A tribute to coffee roasting

Roasting is the culmination of a combination of choices made by an individual roaster. Which is what makes it such a beautiful and complex craft.

Build your own vision

At the crossroads of art, craft and science...

Roasting blurs the boundaries of art, craft and science. Roasters can dose each element as they see fit to create their own unique style, their trademark. It is a conscious act taken to impart a personal vision of a coffee among its consumers. It is therefore difficult, if not impossible, to assess a roast without understanding the overall context, which is the synthesis of the roaster’s entire thought process and culminates in an aromatic profile for a given cup, a given coffee. We need to understand their roasting intentions, target audience and chosen coffee.

A profession of choice

This article aims to explain how roasters use their know-how to achieve diversity. It would be far too simplistic to reduce their work to the mere act of roasting. It begins with careful selection of a green coffee, which requires knowledge of the origin (specific features of a terroir, species, botanical variety, process), sensory analysis (organoleptic analysis of the coffee, roasting projection), the problems encountered by business owners (strategy, range issues, price-target correlation) and personal vision (identity, values, contribution to the industry).

Knowing the variables

Roasters then proceed as they would for a food recipe, managing numerous factors to enhance their coffee. They begin by building a clear picture of the variables affecting the roasting process. The main ingredient is the green coffee itself, which has its own identity card. The roaster must understand its aromatic potential, based on the terroir, species, botanical variety and process (nothing more frustrating than searching for aromatic notes that simply don’t exist). Knowledge of physical data (density, moisture content, screen) is equally important, to develop the coffee during roasting. Other ingredients make additional contributions, and must be included in the equation. 
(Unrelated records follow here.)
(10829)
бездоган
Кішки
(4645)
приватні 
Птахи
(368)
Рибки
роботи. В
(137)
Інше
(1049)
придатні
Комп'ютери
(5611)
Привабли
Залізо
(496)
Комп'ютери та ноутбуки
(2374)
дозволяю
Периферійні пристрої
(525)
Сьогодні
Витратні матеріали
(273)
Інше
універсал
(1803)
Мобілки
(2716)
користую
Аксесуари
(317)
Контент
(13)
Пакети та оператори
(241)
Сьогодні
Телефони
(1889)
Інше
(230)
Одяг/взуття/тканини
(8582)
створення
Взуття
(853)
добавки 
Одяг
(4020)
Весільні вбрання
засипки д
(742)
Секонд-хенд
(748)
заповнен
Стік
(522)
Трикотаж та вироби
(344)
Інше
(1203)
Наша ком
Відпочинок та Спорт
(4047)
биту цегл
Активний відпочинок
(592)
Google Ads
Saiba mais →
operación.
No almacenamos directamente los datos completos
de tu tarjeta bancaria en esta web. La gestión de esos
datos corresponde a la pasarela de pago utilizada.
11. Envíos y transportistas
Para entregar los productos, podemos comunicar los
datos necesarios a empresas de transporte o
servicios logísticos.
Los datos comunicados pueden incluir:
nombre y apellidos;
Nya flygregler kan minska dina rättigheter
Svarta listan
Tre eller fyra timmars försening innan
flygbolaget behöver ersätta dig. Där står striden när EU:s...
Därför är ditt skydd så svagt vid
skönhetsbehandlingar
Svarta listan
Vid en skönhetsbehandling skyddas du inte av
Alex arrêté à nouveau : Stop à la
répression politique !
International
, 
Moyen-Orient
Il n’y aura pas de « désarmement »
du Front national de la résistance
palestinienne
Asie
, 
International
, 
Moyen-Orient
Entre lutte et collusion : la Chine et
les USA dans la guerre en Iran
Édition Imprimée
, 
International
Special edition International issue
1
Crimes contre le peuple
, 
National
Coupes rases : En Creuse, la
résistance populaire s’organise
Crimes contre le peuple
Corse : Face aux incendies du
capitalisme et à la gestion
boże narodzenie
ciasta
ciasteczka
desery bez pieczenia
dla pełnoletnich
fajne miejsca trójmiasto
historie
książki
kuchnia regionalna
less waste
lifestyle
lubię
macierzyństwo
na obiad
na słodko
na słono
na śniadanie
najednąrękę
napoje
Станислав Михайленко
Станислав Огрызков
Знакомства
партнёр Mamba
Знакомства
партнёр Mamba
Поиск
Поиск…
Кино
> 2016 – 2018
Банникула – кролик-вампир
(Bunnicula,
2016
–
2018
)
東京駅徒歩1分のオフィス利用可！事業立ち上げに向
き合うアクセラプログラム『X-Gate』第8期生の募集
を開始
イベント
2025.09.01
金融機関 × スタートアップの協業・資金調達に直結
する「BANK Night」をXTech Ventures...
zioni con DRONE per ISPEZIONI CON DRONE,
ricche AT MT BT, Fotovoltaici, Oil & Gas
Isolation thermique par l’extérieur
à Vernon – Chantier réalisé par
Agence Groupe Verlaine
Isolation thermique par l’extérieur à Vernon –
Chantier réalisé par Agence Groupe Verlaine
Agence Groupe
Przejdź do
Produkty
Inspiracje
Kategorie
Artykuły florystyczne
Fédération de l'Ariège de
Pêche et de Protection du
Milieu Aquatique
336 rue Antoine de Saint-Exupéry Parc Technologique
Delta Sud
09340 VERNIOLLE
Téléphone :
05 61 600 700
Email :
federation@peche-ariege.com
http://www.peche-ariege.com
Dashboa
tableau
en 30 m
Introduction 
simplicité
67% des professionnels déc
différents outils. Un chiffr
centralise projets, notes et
Promote diversity in coffee

Depending on the season

Our climate (still) offers four seasons, and the humidity level of ambient air plays a large role; a same coffee can deliver different results depending on whether it is roasted in March or July. Coffee storage, machine design, preheating time and heating protocols between different roast batches will also leave their mark. Roasters must know, control and experiment with coffee roasting variables to proceed with confidence, the most important being start temperature, exit temperature, total roasting time, energy management and development time after the first crack.
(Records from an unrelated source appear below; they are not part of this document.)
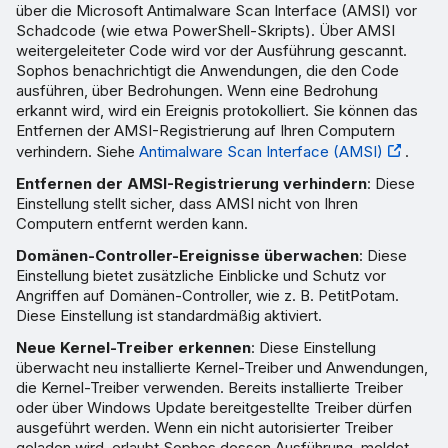
über die Microsoft Antimalware Scan Interface (AMSI) vor
Schadcode (wie etwa PowerShell-Skripts). Über AMSI
weitergeleiteter Code wird vor der Ausführung gescannt.
Sophos benachrichtigt die Anwendungen, die den Code
ausführen, über Bedrohungen. Wenn eine Bedrohung
erkannt wird, wird ein Ereignis protokolliert. Sie können das
Entfernen der AMSI-Registrierung auf Ihren Computern
verhindern. Siehe
Antimalware Scan Interface (AMSI)
.
Entfernen der AMSI-Registrierung verhindern
: Diese
Einstellung stellt sicher, dass AMSI nicht von Ihren
Computern entfernt werden kann.
Domänen-Controller-Ereignisse überwachen
: Diese
Einstellung bietet zusätzliche Einblicke und Schutz vor
Angriffen auf Domänen-Controller, wie z. B. PetitPotam.
Diese Einstellung ist standardmäßig aktiviert.
Neue Kernel-Treiber erkennen
: Diese Einstellung
überwacht neu installierte Kernel-Treiber und Anwendungen,
die Kernel-Treiber verwenden. Bereits installierte Treiber
oder über Windows Update bereitgestellte Treiber dürfen
ausgeführt werden. Wenn ein nicht autorisierter Treiber
geladen wird, erlaubt Sophos dessen Ausführung, meldet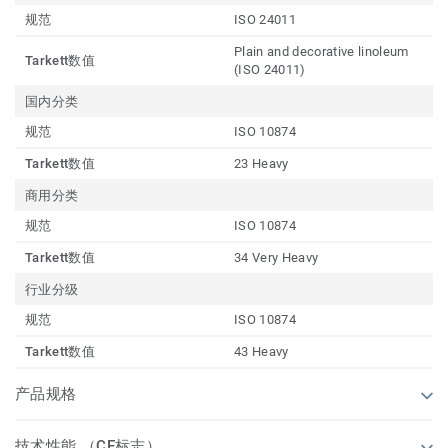
规范
ISO 24011
Plain and decorative linoleum
Tarkett数值
(ISO 24011)
国内分类
规范
ISO 10874
Tarkett数值
23 Heavy
商用分类
规范
ISO 10874
Tarkett数值
34 Very Heavy
行业分级
规范
ISO 10874
Tarkett数值
43 Heavy
产品规格
技术性能 （CE标志）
Depending on how the green seed develops

The transformation of green beans is observed clearly during roasting. There are three distinct phases, one visual, one olfactory and one audible (coffee roasters are lucky compared with roasters of cocoa beans, which do not change colour and do not crack). The yellow point is a visual and olfactory (sweet nuances of brioche or cereals) signal of the transition from the drying phase (first phase) to the “chemical reaction” phase (particularly the Maillard reaction and sugar browning). Then the bean makes itself heard with a first crack, announcing the beginning of the third phase, the development phase, and hence the end of roasting. Roasting is a continuous process consisting of these three interrelated phases, which must be understood and optimised to achieve a desired result.
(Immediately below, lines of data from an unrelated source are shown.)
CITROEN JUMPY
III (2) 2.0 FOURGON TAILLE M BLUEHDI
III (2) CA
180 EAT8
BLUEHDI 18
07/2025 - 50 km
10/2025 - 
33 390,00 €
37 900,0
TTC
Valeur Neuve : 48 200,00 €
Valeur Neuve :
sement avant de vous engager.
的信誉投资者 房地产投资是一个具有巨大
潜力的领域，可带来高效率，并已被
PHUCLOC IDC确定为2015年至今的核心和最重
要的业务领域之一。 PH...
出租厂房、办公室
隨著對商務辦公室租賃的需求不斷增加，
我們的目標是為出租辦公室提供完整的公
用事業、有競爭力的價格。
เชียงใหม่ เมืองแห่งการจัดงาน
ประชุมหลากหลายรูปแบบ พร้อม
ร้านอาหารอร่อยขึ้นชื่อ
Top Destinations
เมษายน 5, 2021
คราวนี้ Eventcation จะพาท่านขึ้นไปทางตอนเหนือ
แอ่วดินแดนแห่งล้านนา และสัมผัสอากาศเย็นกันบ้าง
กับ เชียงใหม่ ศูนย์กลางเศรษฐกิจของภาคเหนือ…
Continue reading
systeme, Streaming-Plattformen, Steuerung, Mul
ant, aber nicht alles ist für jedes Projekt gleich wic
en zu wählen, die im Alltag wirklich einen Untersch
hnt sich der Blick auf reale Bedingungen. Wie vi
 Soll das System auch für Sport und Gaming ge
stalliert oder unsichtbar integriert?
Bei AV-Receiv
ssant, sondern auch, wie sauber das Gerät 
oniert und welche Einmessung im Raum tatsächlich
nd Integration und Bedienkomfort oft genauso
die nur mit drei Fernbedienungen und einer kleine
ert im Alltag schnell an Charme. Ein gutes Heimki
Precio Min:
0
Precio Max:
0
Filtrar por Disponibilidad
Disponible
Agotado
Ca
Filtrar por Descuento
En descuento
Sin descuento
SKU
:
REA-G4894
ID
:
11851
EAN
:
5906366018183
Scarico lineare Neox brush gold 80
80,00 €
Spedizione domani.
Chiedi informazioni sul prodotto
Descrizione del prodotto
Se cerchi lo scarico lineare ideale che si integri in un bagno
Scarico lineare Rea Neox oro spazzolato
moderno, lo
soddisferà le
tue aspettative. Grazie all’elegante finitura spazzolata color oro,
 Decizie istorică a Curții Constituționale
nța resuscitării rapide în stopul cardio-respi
By measuring roasting data

The post-roasting stage begins with measurement of data, including weight loss after roasting, colorimetry and quality-control cupping. In reality, these controls are often skipped or overlooked due to time constraints. Many roasting shops focus on offering and selling coffee (packaging being another essential and time-consuming step). It’s all a question of priorities. Some believe this to be a less important, or too laborious step, reserved for only one type of roaster. Whatever the reasons, post-roast cupping should be a routine roasting shop practice. Methods exist to make it more accessible and effective (something Belco will be happy to help you with). It’s essential for better understanding a green coffee (e.g. ageing), for achieving a desired aromatic profile (further refining the profile with each roast), and for creating a unique and personal roast and advising customers. It’s essential for better understanding the relationship between your roasting machine and the coffee in the cup. 

The profession of roaster is complex, and each step is essential. The transition from green coffee to sale can be explained easily and understood in just five minutes, but mastering these steps may take more than a lifetime. It is not a linear profession, and each coffee, each roast can be a pretext for improving skills.

Experience is valuable but not necessarily equal to the number of hours spent behind a machine.

While respecting his state of mind

The most important consideration must be state of mind, ability to question and experiment (as far as economically possible), sharing of experiences with peers, customer insight and cupping (again and again!). Ultimately you will be able to explain your choices, from green coffee and roasting recipe to selection of an aromatic profile and customer experience.  More generally, it’s also a question of accepting a continuous improvement dynamic, which will probably raise many questions but will also provide answers, and contribute to your progress.  

What guides and drives us as roasters? The answer will be as fascinating as it is personal. But we will agree on some things: a desire to promote diversity in our coffee industry, a desire to communicate its values, and a desire to project our own personal vision of coffee through our roasts.

And of course cupping, the only language shared by producers, sourcers, roasters and customers alike… so let’s cup, communicate and collaborate!

In sum, there is no right or wrong roast, just a variety of messages showcasing our roasting profession. And above all coffee, all coffees.